Angle Converter
Common Angles Reference
| Degrees | Radians | Gradians |
|---|---|---|
| 0° | 0 | 0 gon |
| 30° | π/6 | 33.3333 gon |
| 45° | π/4 | 50 gon |
| 60° | π/3 | 66.6667 gon |
| 90° | π/2 | 100 gon |
| 180° | π | 200 gon |
| 270° | 3π/2 | 300 gon |
| 360° | 2π | 400 gon |
Angle Converter: Degrees, Radians & Gradians
Angles are a fundamental concept in mathematics, physics, and engineering. Different fields prefer different units: degrees are used in everyday contexts, radians are the standard in calculus and trigonometry, and gradians (also called gons) are common in surveying and some European engineering fields. This free angle converter lets you instantly translate between all three systems.
How to Use
- Enter a value in any of the three fields (Degrees, Radians, or Gradians).
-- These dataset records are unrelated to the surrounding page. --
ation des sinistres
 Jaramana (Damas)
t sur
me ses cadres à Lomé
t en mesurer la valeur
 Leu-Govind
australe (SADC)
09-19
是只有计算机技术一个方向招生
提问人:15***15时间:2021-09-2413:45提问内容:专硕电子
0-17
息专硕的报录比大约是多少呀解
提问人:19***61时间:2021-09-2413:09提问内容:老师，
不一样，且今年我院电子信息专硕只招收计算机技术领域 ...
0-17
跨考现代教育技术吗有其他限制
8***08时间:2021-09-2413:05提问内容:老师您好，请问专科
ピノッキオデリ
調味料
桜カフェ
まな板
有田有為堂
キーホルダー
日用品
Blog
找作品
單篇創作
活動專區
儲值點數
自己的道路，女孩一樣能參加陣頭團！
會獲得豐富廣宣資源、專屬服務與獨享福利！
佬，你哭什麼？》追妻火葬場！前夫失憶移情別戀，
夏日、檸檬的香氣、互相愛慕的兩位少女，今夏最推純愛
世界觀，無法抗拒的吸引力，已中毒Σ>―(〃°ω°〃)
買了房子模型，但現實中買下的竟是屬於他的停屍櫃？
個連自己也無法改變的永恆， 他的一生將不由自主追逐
- The other two fields update automatically in real time.
- The visual arc diagram shows the angle you entered.
- Use the reference table below for quick lookups of common angles.
FAQ
- What is the formula to convert degrees to radians?
- Multiply the degree value by π/180. For example, 90° × π/180 = π/2 radians (≈ 1.5708).
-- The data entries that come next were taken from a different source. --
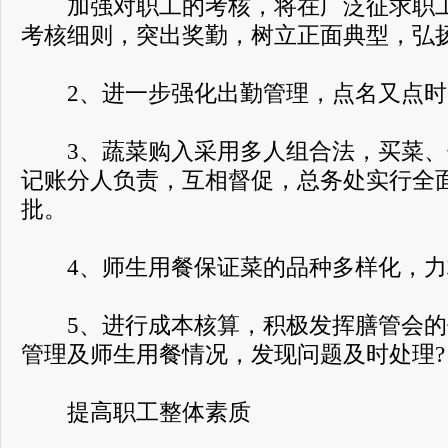
加强对职工的考核，将在广泛征求职工
考核细则，突出奖勤，树立正面典型，弘
2、进一步强化出勤管理，点名又点时，
3、蔬菜购入采用多人组合法，买菜、
记账分人负责，互相督促，总务处实行全
批。
4、师生用餐保证菜的品种多样化，力求
5、进行成本核算，积极发挥膳管会的
管理及师生用餐情况，发现问题及时处理?
提高职工整体素质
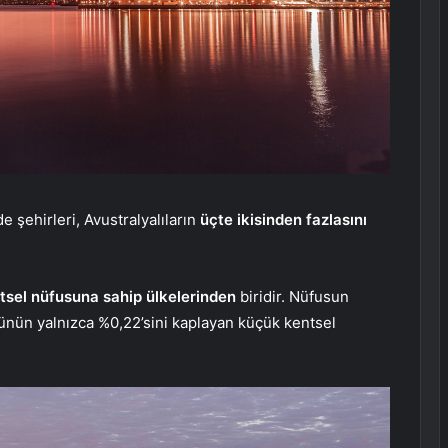
 şehirleri, Avustralyalıların
üçte ikisinden fazlasını
sel nüfusuna sahip ülkelerinden
biridir. Nüfusun
ünün yalnızca %0,22’sini kaplayan küçük kentsel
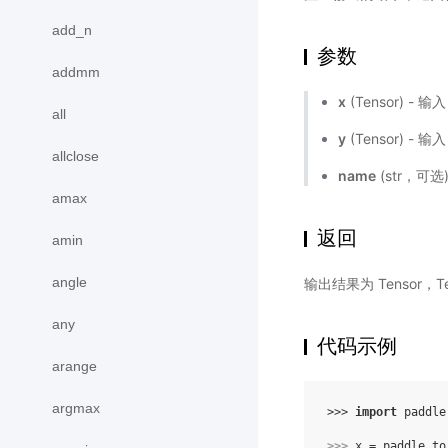
add_n
参数
addmm
x
(Tensor) - 
all
y
(Tensor) - 
allclose
name
(str，可
amax
返回
amin
angle
输出结果为 Tensor，Te
any
代码示例
arange
argmax
>>> 
import
paddle
>>> 
x
=
paddle
.
to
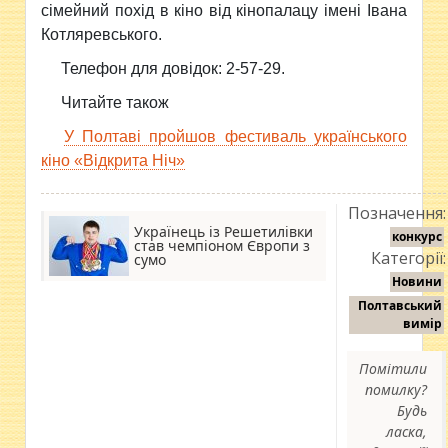
сімейний похід в кіно від кінопалацу імені Івана
Котляревського.
Телефон для довідок: 2-57-29.
Читайте також
У Полтаві пройшов фестиваль українського
кіно «Відкрита Ніч»
Позначення:
Українець із Решетилівки
конкурс
став чемпіоном Європи з
Категорії:
сумо
Новини
Полтавський
вимір
Помітили
помилку?
Будь
ласка,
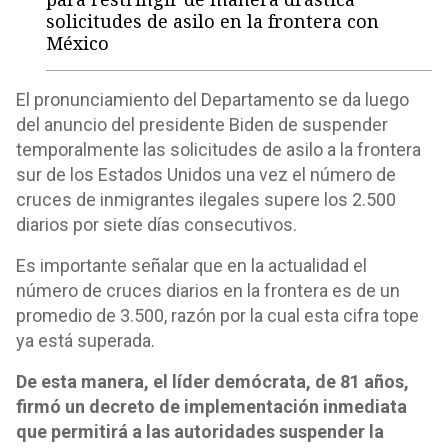
solicitudes de asilo en la frontera con
México
El pronunciamiento del Departamento se da luego
del anuncio del presidente Biden de suspender
temporalmente las solicitudes de asilo a la frontera
sur de los Estados Unidos una vez el número de
cruces de inmigrantes ilegales supere los 2.500
diarios por siete días consecutivos.
Es importante señalar que en la actualidad el
número de cruces diarios en la frontera es de un
promedio de 3.500, razón por la cual esta cifra tope
ya está superada.
De esta manera, el líder demócrata, de 81 años,
firmó un decreto de implementación inmediata
que permitirá a las autoridades suspender la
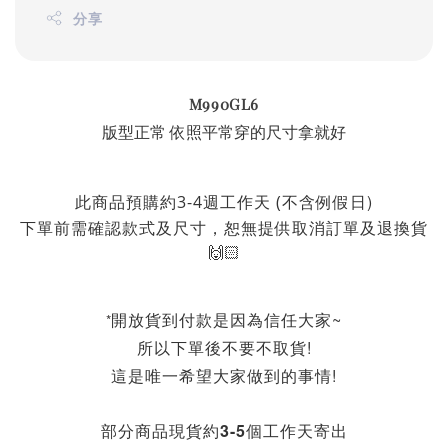
分享
M990GL6
版型正常 依照平常穿的尺寸拿就好
不含例假日)
此商品預購約3-4週工作天 (
下單前需確認款式及尺寸，恕無提供取消訂單及退換貨
🙌🏻
開放貨到付款是因為信任大家~
*
所以下單後不要不取貨!
這是唯一希望大家做到的事情!
部分商品現貨約3-5個工作天寄出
- What are gradians used for?
- Gradians divide a right angle into 100 equal parts, making them convenient for surveying and civil engineering calculations. A full circle is 400 gradians.
- How do I convert radians to gradians?
- First convert radians to degrees (multiply by 180/π), then convert degrees to gradians (multiply by 10/9). Or directly: gradians = radians × 200/π.
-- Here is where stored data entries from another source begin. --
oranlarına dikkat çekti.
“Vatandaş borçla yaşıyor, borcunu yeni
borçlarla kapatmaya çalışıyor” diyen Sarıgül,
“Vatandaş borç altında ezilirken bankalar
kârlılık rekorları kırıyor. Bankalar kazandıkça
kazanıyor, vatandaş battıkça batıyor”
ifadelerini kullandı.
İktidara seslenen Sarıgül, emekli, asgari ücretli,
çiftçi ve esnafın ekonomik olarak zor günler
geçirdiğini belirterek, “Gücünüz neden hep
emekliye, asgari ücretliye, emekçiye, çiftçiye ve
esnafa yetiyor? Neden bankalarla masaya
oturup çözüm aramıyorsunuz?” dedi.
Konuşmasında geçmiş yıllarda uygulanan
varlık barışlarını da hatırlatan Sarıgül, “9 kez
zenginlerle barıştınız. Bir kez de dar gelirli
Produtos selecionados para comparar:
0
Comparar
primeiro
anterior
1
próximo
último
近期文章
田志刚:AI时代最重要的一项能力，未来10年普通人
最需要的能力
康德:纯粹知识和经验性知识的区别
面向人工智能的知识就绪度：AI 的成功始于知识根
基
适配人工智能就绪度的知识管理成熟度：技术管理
- Why do calculators use radians?
- Radians are the natural unit for measuring angles in calculus because the derivatives of trigonometric functions have their simplest form when angles are in radians. For instance, the derivative of sin(x) is cos(x) only when x is in radians.
- Is there a difference between a gradian and a gon?
- No. "Gradian" and "gon" are two names for the same unit. A full circle is 400 gradians or 400 gon.